The Klondike Fever: The Life and Death of the Last Great Gold Rush (Paperback)
In 1897 a grimy steamer docked in Seattle and set into epic motion the incredible succession of events that Pierre Berton's exhilarating The Klondike Fever chronicles in all its splendid and astonishing folly. For the steamer Portland bore two tons of pure Klondike gold. And immediately, the stampede north to Alaska began. Easily as many as 100,000 adventurers, dreamers, and would-be miners from all over the world struck out for the remote, isolated gold fields in the Klondike Valley, most of them in total ignorance of the long, harsh Alaskan winters and the territory's indomitable terrain. Less than a third of that number would complete the enormously arduous mountain journey to their destination. Some would strike gold. Berton's story belongs less to the few who would make their fortunes than to the many swept up in the gold mania, to often unfortunate effects and tragic ends. It is a story of cold skies and avalanches, of con men and gamblers and dance hall girls, of sunken ships, of suicides, of dead horses and desperate men, of grizzly old miners and millionaires, of the land its exploitation and revenge. It is a story of the human capacity to dream, and to endure.
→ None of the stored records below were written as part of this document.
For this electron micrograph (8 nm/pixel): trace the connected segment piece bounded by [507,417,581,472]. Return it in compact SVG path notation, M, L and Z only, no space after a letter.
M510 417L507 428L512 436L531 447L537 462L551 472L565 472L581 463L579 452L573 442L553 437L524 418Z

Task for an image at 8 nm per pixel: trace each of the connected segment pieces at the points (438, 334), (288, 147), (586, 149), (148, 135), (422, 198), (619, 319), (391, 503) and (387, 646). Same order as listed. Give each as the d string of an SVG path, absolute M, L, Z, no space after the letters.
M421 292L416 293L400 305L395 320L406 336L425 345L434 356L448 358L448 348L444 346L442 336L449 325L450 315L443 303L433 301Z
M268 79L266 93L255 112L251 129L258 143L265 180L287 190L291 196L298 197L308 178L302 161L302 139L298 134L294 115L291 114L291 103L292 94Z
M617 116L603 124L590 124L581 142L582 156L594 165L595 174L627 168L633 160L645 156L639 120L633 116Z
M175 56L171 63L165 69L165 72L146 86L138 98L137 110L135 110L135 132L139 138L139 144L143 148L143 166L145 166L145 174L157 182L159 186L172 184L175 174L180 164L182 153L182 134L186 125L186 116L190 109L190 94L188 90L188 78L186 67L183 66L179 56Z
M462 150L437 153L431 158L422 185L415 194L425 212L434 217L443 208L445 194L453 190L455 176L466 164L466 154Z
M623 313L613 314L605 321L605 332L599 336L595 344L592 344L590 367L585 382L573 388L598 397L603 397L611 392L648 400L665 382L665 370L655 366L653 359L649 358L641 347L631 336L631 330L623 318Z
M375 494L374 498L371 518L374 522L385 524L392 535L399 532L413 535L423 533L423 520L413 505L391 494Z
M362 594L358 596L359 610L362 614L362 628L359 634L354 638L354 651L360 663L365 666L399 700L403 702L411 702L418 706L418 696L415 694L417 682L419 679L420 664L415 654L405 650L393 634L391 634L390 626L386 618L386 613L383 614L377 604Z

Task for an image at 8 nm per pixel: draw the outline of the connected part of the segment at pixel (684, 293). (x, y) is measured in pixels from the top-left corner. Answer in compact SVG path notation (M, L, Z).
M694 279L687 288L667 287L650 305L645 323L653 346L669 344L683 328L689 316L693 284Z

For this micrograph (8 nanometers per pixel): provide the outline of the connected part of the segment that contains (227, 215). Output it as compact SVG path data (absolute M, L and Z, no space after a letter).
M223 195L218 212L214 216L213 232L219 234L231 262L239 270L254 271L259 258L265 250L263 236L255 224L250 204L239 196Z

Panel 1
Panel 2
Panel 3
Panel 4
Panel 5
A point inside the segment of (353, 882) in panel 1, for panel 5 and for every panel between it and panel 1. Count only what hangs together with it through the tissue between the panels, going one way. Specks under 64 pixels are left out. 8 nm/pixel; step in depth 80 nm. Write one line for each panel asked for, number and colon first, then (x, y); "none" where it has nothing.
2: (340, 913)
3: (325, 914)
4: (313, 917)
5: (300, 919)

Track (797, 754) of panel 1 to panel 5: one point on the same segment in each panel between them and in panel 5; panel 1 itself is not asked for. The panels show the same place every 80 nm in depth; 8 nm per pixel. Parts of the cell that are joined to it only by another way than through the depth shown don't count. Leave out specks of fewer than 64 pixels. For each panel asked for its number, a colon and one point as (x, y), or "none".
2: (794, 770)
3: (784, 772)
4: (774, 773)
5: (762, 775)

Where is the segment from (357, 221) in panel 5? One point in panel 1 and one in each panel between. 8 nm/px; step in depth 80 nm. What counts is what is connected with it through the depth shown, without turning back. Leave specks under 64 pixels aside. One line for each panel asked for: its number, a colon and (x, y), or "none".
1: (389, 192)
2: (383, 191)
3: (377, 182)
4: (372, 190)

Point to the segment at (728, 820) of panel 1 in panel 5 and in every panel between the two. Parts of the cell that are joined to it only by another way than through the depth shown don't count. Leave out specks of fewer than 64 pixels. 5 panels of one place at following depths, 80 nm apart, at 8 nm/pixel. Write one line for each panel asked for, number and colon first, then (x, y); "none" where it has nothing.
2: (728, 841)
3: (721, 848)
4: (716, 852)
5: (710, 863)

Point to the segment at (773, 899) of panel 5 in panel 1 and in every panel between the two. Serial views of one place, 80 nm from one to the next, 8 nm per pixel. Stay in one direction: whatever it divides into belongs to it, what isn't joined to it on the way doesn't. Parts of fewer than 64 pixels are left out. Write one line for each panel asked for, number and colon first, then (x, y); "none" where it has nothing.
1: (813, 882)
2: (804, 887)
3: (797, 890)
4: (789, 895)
Prisoners of the North is Pierre Berton's fiftieth book. These include Klondike Fever, also available from Carroll & Graf; the New York Times bestseller, The Arctic Grail; Niagara; The Invasion of Canada; and Flames Across the Border. He received three Governor General's awards for non-fiction, two National Newspaper Awards, the Stephen Leacock Medal for Humour, and the National History Society's inaugural Pierre Berton Award. He was a member of the Newsman's Hall of Fame and a Companion of the Order of Canada and lived in Ontario until his death in 2005.